The Great War and the Middle East
Oxford University Press, 2016
400 pp., $34.95
The Ottoman Endgame: War, Revolution, and the Making of the Modern Middle East, 1908-1923
Penguin Books, 2016
576 pp., $20.00
The Fall of the Ottomans: The Great War in the Middle East
Basic Books, 2015
512 pp., $32.00
The First World War in the Middle East
Kristian Coates Ulrichsen
320 pp., $35.00
Donald A. Yerxa
The Middle Eastern Face of World War I
After their relatively easy victories in the Shatt-al-Arab and Suez, British war planners concluded that the Ottoman Empire was, in Rogan's words, "the weak link in the Central Alliance and the easiest belligerent to knock out of the war." In the early stages of the fighting in the Caucasus Russia insisted that the British make a diversionary strike to force the Ottomans to redeploy troops away from the Caucasus. The Dardanelles, the narrow strait between the Aegean Sea and the Sea of Marmara and gateway to the capital of Constantinople, seemed to be the most appropriate target. Wresting the Dardanelles from the Ottomans would bring many strategic benefits, not the least of which would be the likelihood of knocking the Ottoman Empire out of the war. In addition to removing pressure from the Caucasus front and capturing the Ottoman capital, securing the Dardanelles would open the lines of communication between the Black Sea and the Mediterranean enabling the Entente allies to deploy troops and supplies through the Black Sea to coordinate attacks against Germany and Austria, as well as enabling Russian grain shipments to pass through the Straits to the West.
Allied war planners, however, did not take into account the substantial improvements made to the defenses of the Straits under the guidance of German Admiral Guido von Usedom. In addition to setting up a formidable array of fixed and mobile shore batteries and multiple lines of mines, Usedom drilled Turkish shore gunners to the point where they had become highly accurate. None of this mattered for British war planners, especially not Churchill and war minister Horatio Kitchener, who believed that the Turks "were soft." (McMeekin makes the case, not purely on the basis of hindsight, that the British would have been much better served to strike at the pivot of the Ottoman Empire's Asian defenses along the so-called "Syrian coast" of Alexandretta and Cilicia. Success there would have cut the empire in two and likely prompted the Ottomans to sue for peace, though it would have undoubtedly upset the French, who had postwar designs on that region of the eastern Mediterranean.)
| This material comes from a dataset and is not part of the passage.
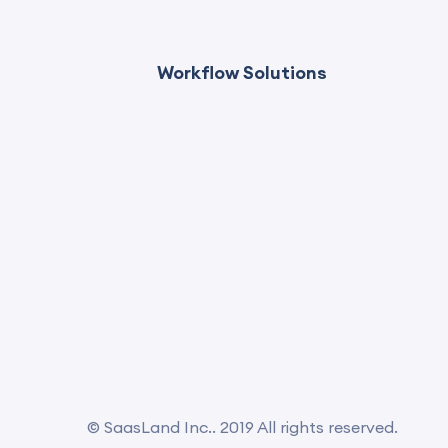
Workflow Solutions
© SaasLand Inc.. 2019 All rights reserved.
The Dardanelles campaign opened on February 19, 1915 with a naval bombardment. Indeed, the initial plans called for a purely naval operation to take the Dardanelles, and the British and French assembled a naval force of one modern battleship, one battlecruiser, sixteen pre-dreadnoughts, twenty destroyers, and thirty-five mine-sweepers. A ground force, including a composite Australian-New Zealand division, was hastily assembled to complement the naval operation. After three weeks, however, it was evident that the bombardments and mine-sweeping were ineffective. The British naval commander, Admiral Sackville Carden, was reluctant to commit the more powerful warships to close-in shore bombardment until he was assured that the danger from mines was removed. Patience was never one of Churchill's virtues, and he sacked Carden, replacing him with the more pliant Vice Admiral John de Robeck. Overall command of the campaign was given to General Ian Hamilton. On March 18, a major Anglo-French force made their attack after receiving assurances that the mines had been cleared. They weren't. And the results were shocking: three battleships sunk and another three heavily damaged.
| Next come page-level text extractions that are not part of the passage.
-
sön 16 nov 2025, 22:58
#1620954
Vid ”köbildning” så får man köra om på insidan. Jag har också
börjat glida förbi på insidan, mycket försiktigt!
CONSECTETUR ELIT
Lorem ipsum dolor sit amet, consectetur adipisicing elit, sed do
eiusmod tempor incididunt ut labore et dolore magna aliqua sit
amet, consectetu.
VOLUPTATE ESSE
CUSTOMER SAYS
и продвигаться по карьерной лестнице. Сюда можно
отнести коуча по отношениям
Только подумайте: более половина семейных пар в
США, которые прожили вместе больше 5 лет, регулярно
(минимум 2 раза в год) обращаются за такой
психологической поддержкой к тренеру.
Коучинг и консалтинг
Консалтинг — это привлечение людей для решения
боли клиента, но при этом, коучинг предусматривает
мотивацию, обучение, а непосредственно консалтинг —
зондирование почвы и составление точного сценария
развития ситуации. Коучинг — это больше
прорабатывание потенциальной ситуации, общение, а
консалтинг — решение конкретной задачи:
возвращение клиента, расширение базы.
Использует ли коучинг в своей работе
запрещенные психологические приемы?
The Dardanelles disaster had two important results. It convinced the Allies that a large ground force needed to land on the Gallipoli Peninsula to take the Ottoman fortifications and enable the naval flotilla to proceed up to the Sea of Marmara and Constantinople. It would take four weeks to assemble a force of approximately 75,000 men to undertake amphibious landings. This was time that the Turks, who Rogan asserts were convinced that Gallipoli was the new epicenter of the "struggle for the survival of their empire," used well to strengthen and reinforce their positions on the peninsula. The failed Dardanelles operation along with increased activity in the Black Sea by the Goeben and other Ottoman warships convinced the Russians to suspend any serious effort to attack the northern straits of the Bosporus. Other than a few minor naval actions in the Black Sea, the Russians did very little to assist the Allies. Although Liman had to respect the possibility of a Russian attack from the Black Sea, the absence of a Russian threat eventually freed up substantial Turkish forces for the fight on Gallipoli.